Best Funeral: Sorry, DESPERATE HOUSEWIVES, but when it came to remembering a lost (fictional) loved one, the grieving of Robin Scorpio-Drake’s GENERAL HOSPITAL loved ones was far more moving than the service for Mike Delfino.
Best Funeral, Runner Up: Nope, DESPERATE HOUSEWIVES didn’t come in second either, thanks to ONE TREE HILL baddie Dan Scott finally meeting his maker… and, in the afterlife, the brother he killed several seasons ago.
Most Fun Marathon: Logo will host a “24 Hour Salute To Great American Cinema” by running Showgirls on a 24-hour loop… on April Fool’s Day.
Coolest Show: Too bad Discovery didn’t save the incredible seven-part series FROZEN PLANET for summer. It’s icy locals might have helped cool us down during the hotter months!
Most Violently Blah Series: Sure, there’s tons of action and lots of chase sequences, but MISSING suffers from a severe case of “seen-it-all-before.” And sorry, but Ashley Judd’s Rebecca pales in (inevitable) comparison to Jennifer Garner’s Sydney (ALIAS).
Producers Most Likely To Be Freaking Out: SURVIVOR’s Colton was possibly racist, definitely annoying… and the only interesting thing about this season. With him gone, expect the ratings to tumble.
Show That Really Needs To Call It Quits: We’d suggest that THE OFFICE take a page from M*A*S*H and go out while it’s still on a creative high, but to do that, they’d have to go back in time a bit.
Most Shocking Reveal: THE WALKING DEAD lived up to its name by having Rick tell the other survivors that they are all infected with the zombification virus!
Nicest Touch: On a show that is anything but subtle, we can’t help but enjoy the fact that the chalkboard listing the daily specials on the diner CBS’ 2 BROKE GIRLS work at often contains misspelled words. It’s a little thing, but very real… ask anyone who’s ever been to a similar establishment!
Best Fake-Out: After establishing that cursed objects were killing people, SUPERNATURAL cut to a woman chopping vegetables and surrounded by various sharp implements… only to have her wind up burning herself to death via an antique tea kettle!
Least Shocking Revelation: JERSEY SHORE’s The Situation has a drug problem and possibly one with alcohol as well.

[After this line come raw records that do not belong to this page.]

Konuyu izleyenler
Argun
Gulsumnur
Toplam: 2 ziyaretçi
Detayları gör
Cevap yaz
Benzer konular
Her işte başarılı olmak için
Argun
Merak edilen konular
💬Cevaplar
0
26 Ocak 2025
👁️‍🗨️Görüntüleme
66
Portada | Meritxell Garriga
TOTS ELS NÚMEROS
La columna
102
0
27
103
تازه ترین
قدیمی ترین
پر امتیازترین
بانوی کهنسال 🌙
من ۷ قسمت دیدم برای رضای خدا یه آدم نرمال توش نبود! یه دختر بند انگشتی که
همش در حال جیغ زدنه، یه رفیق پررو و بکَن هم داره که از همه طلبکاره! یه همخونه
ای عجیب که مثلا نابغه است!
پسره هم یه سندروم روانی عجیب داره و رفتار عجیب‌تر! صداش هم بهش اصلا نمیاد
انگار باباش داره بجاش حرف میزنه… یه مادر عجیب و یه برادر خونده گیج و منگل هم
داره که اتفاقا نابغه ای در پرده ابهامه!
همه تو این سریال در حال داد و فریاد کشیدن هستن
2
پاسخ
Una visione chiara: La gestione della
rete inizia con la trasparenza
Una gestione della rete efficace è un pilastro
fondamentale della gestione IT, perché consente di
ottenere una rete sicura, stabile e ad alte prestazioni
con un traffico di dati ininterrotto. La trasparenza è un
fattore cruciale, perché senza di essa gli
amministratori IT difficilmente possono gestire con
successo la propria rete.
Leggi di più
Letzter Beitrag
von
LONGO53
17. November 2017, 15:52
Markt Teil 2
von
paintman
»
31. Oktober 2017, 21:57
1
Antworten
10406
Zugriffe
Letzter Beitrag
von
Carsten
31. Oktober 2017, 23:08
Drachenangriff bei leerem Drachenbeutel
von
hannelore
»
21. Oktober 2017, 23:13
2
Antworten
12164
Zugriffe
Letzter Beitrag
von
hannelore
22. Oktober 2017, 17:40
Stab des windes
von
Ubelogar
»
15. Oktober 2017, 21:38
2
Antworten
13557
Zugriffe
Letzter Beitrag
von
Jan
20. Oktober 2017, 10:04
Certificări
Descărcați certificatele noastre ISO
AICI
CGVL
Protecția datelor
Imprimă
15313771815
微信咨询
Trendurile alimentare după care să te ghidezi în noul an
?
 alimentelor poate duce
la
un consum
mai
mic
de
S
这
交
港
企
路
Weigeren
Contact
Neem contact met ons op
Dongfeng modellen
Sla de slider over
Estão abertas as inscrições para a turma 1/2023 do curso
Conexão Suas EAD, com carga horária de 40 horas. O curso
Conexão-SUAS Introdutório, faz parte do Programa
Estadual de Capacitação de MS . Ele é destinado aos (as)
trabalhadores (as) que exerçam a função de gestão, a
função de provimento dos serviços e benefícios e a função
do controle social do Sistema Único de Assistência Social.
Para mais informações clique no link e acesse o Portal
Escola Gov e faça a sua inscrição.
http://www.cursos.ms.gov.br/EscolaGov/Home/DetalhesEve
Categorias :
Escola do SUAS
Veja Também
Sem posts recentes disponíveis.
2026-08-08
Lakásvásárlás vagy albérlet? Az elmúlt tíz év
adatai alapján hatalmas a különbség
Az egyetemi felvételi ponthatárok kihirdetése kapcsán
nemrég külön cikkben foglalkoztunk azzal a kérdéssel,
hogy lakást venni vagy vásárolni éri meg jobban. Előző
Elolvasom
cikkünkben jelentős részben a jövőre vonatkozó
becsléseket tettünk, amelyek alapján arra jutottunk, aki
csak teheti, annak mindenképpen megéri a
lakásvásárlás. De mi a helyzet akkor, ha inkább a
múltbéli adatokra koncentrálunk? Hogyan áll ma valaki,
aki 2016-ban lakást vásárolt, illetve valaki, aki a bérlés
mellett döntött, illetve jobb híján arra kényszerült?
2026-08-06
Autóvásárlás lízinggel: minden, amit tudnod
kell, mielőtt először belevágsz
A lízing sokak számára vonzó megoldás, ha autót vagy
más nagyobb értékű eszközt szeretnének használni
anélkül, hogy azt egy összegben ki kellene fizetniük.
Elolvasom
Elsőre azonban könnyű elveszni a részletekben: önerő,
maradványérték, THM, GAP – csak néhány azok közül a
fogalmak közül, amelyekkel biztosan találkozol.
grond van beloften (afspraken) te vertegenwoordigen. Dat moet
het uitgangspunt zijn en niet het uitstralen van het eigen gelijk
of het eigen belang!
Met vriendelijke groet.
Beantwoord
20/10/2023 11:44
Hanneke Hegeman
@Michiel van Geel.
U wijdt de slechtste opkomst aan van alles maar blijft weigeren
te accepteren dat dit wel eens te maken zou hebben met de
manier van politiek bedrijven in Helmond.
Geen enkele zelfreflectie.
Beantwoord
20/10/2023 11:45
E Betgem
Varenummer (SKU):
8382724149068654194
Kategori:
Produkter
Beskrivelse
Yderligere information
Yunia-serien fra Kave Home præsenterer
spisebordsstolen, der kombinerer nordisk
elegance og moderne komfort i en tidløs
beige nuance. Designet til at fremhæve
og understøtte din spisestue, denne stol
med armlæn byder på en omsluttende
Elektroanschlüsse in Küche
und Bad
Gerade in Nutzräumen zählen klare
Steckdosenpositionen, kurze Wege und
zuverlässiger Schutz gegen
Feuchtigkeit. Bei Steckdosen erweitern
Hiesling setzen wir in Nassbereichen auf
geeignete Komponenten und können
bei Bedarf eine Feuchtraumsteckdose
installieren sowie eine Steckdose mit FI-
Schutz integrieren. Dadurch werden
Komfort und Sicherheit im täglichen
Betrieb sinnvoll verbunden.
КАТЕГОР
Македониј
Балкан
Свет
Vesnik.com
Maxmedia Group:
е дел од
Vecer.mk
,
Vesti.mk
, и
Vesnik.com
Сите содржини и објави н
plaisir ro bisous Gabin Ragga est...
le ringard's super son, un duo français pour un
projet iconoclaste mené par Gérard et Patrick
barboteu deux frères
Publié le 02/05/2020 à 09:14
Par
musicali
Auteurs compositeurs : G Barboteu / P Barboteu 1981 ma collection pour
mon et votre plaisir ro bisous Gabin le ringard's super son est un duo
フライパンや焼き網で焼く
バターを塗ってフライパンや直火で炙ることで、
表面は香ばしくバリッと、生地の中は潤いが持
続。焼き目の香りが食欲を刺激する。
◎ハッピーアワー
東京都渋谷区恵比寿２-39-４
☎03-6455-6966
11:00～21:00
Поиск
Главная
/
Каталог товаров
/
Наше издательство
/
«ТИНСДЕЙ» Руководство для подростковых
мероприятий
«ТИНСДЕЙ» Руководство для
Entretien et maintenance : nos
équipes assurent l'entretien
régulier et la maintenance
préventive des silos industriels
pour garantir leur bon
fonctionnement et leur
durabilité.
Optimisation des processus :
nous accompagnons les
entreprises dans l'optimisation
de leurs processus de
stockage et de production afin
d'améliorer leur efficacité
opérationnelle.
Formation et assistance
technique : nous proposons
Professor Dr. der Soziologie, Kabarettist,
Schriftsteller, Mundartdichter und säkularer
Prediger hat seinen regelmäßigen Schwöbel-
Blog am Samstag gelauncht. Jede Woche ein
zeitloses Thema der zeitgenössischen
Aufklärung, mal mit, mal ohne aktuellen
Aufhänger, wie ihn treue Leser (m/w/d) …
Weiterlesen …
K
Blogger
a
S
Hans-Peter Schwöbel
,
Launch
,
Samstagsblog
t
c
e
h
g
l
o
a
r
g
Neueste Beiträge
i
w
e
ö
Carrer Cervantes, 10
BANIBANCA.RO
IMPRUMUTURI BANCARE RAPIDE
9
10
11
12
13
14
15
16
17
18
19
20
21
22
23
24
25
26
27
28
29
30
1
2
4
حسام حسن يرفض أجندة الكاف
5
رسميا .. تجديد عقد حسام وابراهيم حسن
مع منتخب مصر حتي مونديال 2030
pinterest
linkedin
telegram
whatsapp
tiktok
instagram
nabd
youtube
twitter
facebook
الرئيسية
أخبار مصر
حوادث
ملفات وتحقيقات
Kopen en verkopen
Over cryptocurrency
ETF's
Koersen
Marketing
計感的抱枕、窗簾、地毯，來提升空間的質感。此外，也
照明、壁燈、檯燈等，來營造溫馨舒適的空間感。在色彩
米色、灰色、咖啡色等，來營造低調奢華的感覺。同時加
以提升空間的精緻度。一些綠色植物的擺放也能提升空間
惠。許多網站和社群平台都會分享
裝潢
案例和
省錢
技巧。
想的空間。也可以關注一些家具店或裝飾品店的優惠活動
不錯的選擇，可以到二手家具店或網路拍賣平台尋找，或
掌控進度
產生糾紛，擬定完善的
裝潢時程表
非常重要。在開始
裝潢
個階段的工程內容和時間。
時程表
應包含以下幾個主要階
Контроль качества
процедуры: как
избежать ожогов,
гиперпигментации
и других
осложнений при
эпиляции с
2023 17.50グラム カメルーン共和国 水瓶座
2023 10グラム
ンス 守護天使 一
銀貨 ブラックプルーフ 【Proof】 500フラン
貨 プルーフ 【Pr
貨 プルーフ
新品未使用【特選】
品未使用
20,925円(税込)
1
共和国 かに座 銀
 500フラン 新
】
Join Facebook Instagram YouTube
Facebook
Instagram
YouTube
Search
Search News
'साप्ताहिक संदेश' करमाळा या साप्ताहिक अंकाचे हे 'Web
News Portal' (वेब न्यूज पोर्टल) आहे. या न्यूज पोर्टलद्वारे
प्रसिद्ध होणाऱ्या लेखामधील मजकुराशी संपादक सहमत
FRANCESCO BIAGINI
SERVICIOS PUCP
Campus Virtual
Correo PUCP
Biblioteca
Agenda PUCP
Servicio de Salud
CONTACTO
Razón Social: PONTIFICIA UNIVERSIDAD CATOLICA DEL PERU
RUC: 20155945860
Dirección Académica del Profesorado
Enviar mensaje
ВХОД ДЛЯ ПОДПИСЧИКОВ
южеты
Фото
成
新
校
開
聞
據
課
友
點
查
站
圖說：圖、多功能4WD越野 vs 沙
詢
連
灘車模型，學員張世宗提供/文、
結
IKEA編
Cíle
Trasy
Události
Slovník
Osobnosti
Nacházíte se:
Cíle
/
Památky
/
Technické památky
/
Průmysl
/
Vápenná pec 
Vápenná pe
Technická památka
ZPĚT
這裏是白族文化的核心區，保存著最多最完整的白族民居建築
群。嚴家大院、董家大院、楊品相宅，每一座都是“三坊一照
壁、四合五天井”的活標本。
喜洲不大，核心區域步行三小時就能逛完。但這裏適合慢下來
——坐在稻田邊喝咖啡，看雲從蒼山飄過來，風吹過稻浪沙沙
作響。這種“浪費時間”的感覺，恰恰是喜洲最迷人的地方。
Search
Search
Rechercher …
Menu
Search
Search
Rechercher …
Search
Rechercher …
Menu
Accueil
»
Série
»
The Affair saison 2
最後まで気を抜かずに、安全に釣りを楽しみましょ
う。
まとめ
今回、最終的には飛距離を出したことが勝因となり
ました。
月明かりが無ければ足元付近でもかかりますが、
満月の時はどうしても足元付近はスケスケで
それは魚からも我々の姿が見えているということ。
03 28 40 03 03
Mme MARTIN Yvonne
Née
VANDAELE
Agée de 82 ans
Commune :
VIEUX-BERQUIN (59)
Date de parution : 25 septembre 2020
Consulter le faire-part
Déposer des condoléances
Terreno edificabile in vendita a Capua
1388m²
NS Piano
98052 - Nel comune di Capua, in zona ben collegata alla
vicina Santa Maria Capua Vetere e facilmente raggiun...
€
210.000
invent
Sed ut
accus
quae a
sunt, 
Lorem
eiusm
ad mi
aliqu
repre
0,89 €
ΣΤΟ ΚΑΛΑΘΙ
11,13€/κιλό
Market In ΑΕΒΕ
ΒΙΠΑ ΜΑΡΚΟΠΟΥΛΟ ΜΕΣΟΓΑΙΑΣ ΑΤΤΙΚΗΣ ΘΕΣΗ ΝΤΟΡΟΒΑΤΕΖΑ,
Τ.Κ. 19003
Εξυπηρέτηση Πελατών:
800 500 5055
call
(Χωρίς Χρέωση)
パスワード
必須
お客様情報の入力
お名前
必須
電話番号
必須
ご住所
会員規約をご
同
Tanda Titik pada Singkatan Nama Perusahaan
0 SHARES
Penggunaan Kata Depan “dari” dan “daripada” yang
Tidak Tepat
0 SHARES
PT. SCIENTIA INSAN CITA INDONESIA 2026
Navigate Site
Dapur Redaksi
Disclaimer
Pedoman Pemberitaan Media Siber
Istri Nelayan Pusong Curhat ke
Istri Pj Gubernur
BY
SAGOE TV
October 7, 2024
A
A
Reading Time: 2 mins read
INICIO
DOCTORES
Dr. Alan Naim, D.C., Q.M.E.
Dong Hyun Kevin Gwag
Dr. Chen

While he spent the week denying he’s in rehab, the real question is why not.
Most Pampered Puss: Think that cat Cee Lo Green loves stroking on THE VOICE is his? Wrong. It’s a rental, and a pricy one at that, costing the show $350 a day. Seriously.
Biggest Bully: Clearly both unable to define irony or know it when he sees it, Donald Trump took to everything from Twitter to Fox News to crow about the cancellation of Rosie O’Donnell’s talk show, going so far as to call her a bully. Best of all, he went on to say that his nemesis “fails at everything”… apparently forgetting that whole “I’m hosting my own debate” fiasco that collapsed when candidates ran in the opposite direction (not to mention the fact that CELEBRITY APPRENTICE had just hit an all-time low in the all-important demos).